Podem ocorrer também travamentos temporários. Por terem uma duração curta, de alguns minutos, a pessoa então passa a ignorar o problema, já que ele se resolveu sozinho, mas ainda assim os médicos alertam para a importância de se investigar a causa.

É caso de recolocar ou operar

No hospital, o paciente em caso de urgência então é avaliado por um dentista ou cirurgião crânio-maxilo-facial ou buco-maxilo-facial e submetido a uma manobra de recolocação da mandíbula.

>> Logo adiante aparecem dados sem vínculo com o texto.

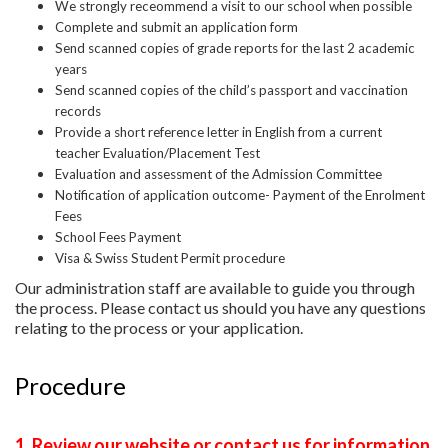
We strongly receommend a visit to our school when possible
Complete and submit an application form
Send scanned copies of grade reports for the last 2 academic
years
Send scanned copies of the child’s passport and vaccination
records
Provide a short reference letter in English from a current
teacher
Evaluation/Placement Test
Evaluation and assessment of the Admission Committee
Notification of application outcome- Payment of the Enrolment
Fees
School Fees Payment
Visa & Swiss Student Permit procedure
Our administration staff are available to guide you through
the process. Please contact us should you have any questions
relating to the process or your application.
Procedure
1. Review our website or contact us for information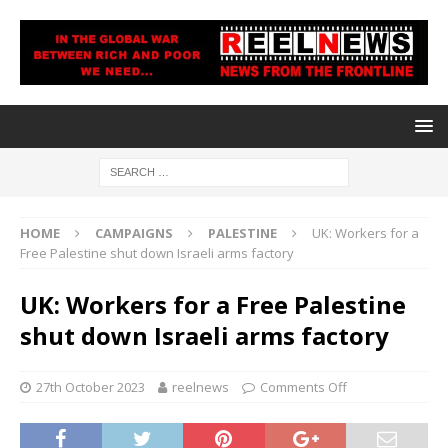
HOME
CAMPAIGNS
PALESTINE
UK: Workers for a
Free Palestine shut down Israeli arms factory
UK: Workers for a Free Palestine
shut down Israeli arms factory
27th October 2023
reelnews
Comments Off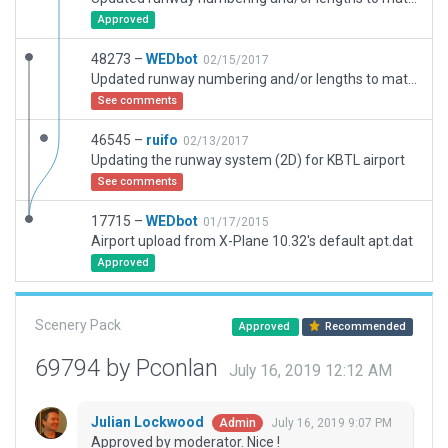
Approved
48273 –
WEDbot
02/15/2017
Updated runway numbering and/or lengths to match Navigraph/Aerosoft data
See comments
46545 –
ruifo
02/13/2017
Updating the runway system (2D) for KBTL airport
See comments
17715 –
WEDbot
01/17/2015
Airport upload from X-Plane 10.32's default apt.dat
Approved
Scenery Pack
Approved
Recommended
69794 by Pconlan
July 16, 2019 12:12 AM
Julian Lockwood
July 16, 2019 9:07 PM
Admin
Approved by moderator. Nice !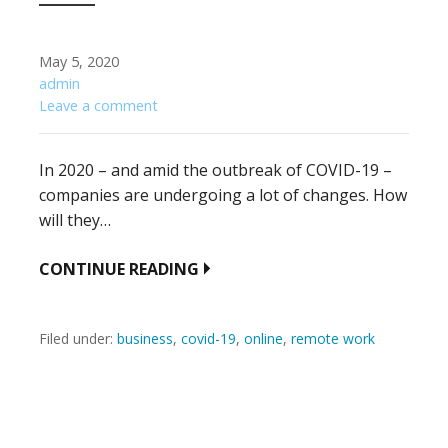
May 5, 2020
admin
Leave a comment
In 2020 – and amid the outbreak of COVID-19 –
companies are undergoing a lot of changes. How
will they…
CONTINUE READING
Filed under:
business
,
covid-19
,
online
,
remote work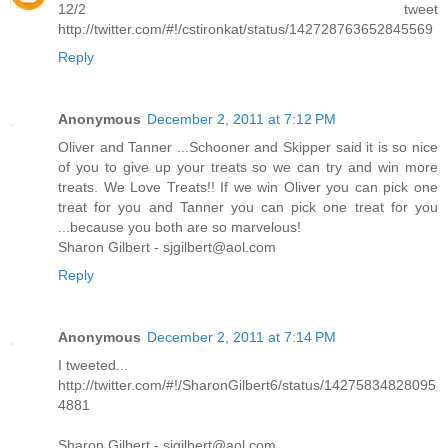
12/2 tweet
http://twitter.com/#!/cstironkat/status/142728763652845569
Reply
Anonymous
December 2, 2011 at 7:12 PM
Oliver and Tanner ...Schooner and Skipper said it is so nice
of you to give up your treats so we can try and win more
treats. We Love Treats!! If we win Oliver you can pick one
treat for you and Tanner you can pick one treat for you
...because you both are so marvelous!
Sharon Gilbert - sjgilbert@aol.com
Reply
Anonymous
December 2, 2011 at 7:14 PM
I tweeted...
http://twitter.com/#!/SharonGilbert6/status/14275834828095
4881
Sharon Gilbert - sjgilbert@aol.com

“O médico sentado de frente para ele introduz dois dedos no interior de sua boca e com eles no fundo dela tracionam a mandíbula para baixo e depois para cima e para trás com força até que volte à posição original”, explica Juliana Brasil.

Quando não é possível fazer isso com o paciente acordado, pois ele nervoso e com muita dor acaba contraindo a musculatura da mordida, é preciso encaminhá-lo para o centro cirúrgico, onde o encaixe será realizado sob sedação.

“A frequência desses episódios também cria a necessidade de uma provável cirurgia. Se forem vários ao longo do ano e graves, essa é a única forma de tratar o problema e que se concentra em corrigir alterações anatômicas ou de doenças articulares”, informa Gabriel Pastore, coordenador do Serviço de Cirurgia e Traumatologia Bucomaxilofacial da BP – A Beneficência Portuguesa de São Paulo.

Em algumas situações, com a mandíbula já restabelecida e sem cirurgia, os médicos podem querer ainda imobilizá-la com faixas de gaze em volta da cabeça (bandagem de Barton). O objetivo do procedimento é oferecer conforto, orientação postural e limitar provisoriamente os movimentos da boca para não causar outra luxação enquanto a inflamação não passa.

“Porém, as luxações não são tratadas com o bloqueio da abertura bucal. No início, tratamos com fisioterapia, exercícios para fortalecer a cápsula articular e toda a musculatura que envolve essa articulação e mudança de alimentação, que precisa ser mais macia e líquida para reabilitar a articulação sem correr riscos e evitar cargas excessivas”, completa Pastore.